The Hype Was a Sugar High
The problem was that the pandemic-era trading frenzy wasn't a new normal; it was a perfect, unrepeatable storm. Beneath the surface of staggering user growth, Robinhood’s business had serious dependencies that many chose to overlook. A huge portion of its revenue came from a highly volatile source: payment for order flow (PFOF) on options and cryptocurrency trades. In the second quarter of 2021, a staggering amount of its crypto revenue came from one asset alone: Dogecoin. This wasn't a diversified, stable business—it was a company riding a very specific, and very wild, wave. When the wave crested, the business would be left on the beach. Furthermore, the very user base that fueled its rise was fickle. They were drawn by novelty and momentum.

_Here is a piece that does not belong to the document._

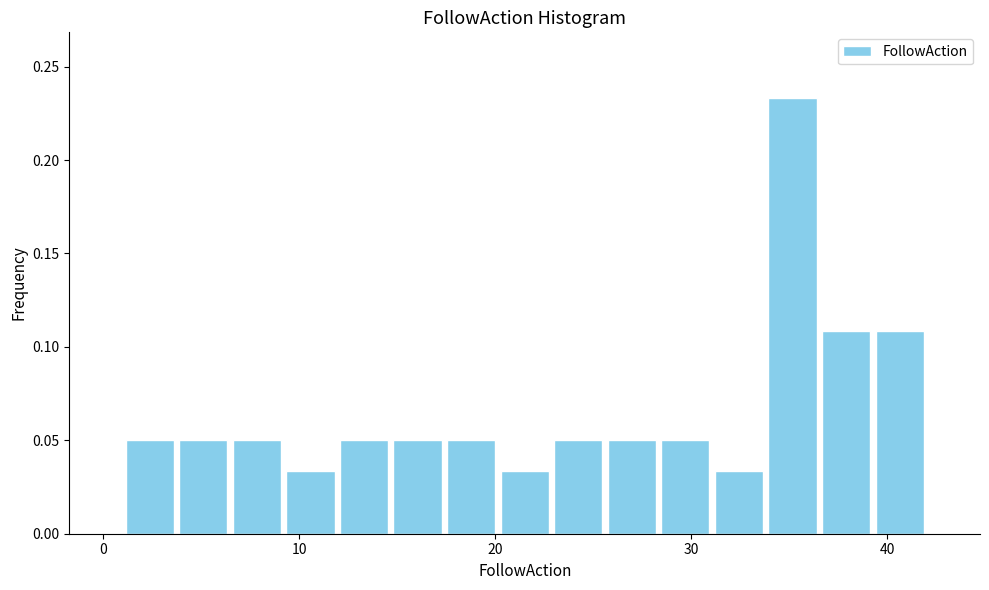

Around what value on the x-axis is the tallest bar? Give the approximate position of its centre, as read against the axis.

35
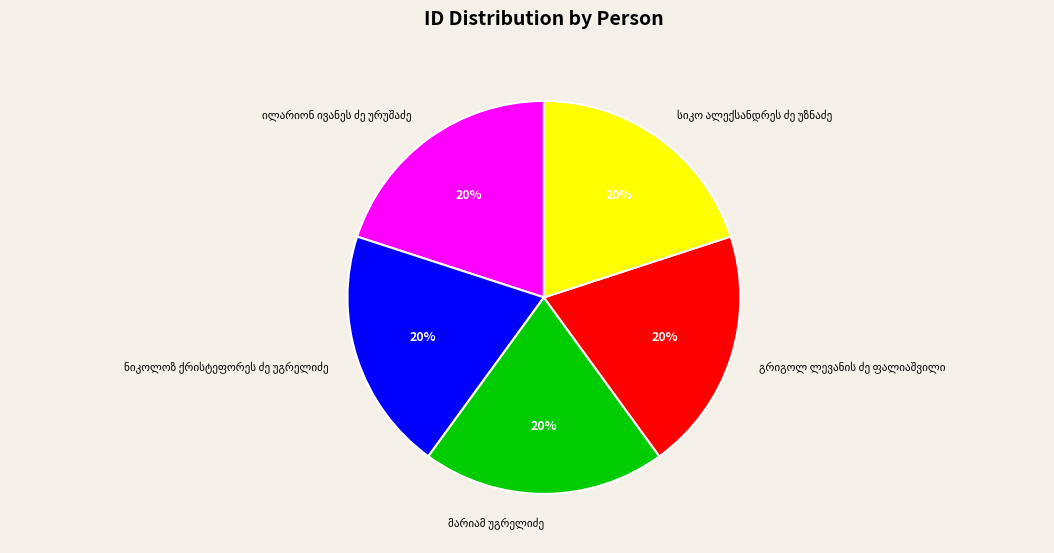

Does any single category account for the majority?

No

When the market stopped delivering easy, meme-driven gains, many simply lost interest or moved on.
The Unraveling
The “crash” wasn't a single Black Monday-style event. It was a slow, agonizing bleed that began just weeks after the IPO. After a brief, meme-fueled spike to over $85, reality set in. Robinhood's first few earnings reports as a public company were disastrous. The numbers told a story that directly contradicted the pre-IPO hype. Monthly active users were falling. Trading volumes were plummeting. Average revenue per user was shrinking. The world was reopening, government stimulus had ended, and people were spending their time and money on things other than trading crypto on their phones. Every quarter, the company’s executives had to explain why growth had not only stalled but reversed. The stock responded accordingly, sliding from the $40s to the $30s, then the $20s, and eventually cratering in the single digits—a catastrophic destruction of more than 80% of its value in less than a year.
When the Analysts Gave Up
This is the part “Wall Street said couldn’t happen.” It’s not that analysts didn’t see risks, but few predicted the sheer speed and scale of the collapse. For months, you could watch the cognitive dissonance play out in real time. As the stock fell, many analysts maintained “Buy” ratings, arguing it was undervalued relative to its former glory. They were modeling a return to growth that was never coming. But one by one, they were forced to capitulate. Price targets were slashed from $50 or $60 all the way down to the low teens. Cathie Wood's ARK Invest, once a major believer, famously dumped its entire position. The narrative had completely inverted. Robinhood went from being the future of finance to a cautionary tale about a product that was mistaken for a durable business, a company whose fortunes were inextricably tied to a fleeting cultural moment.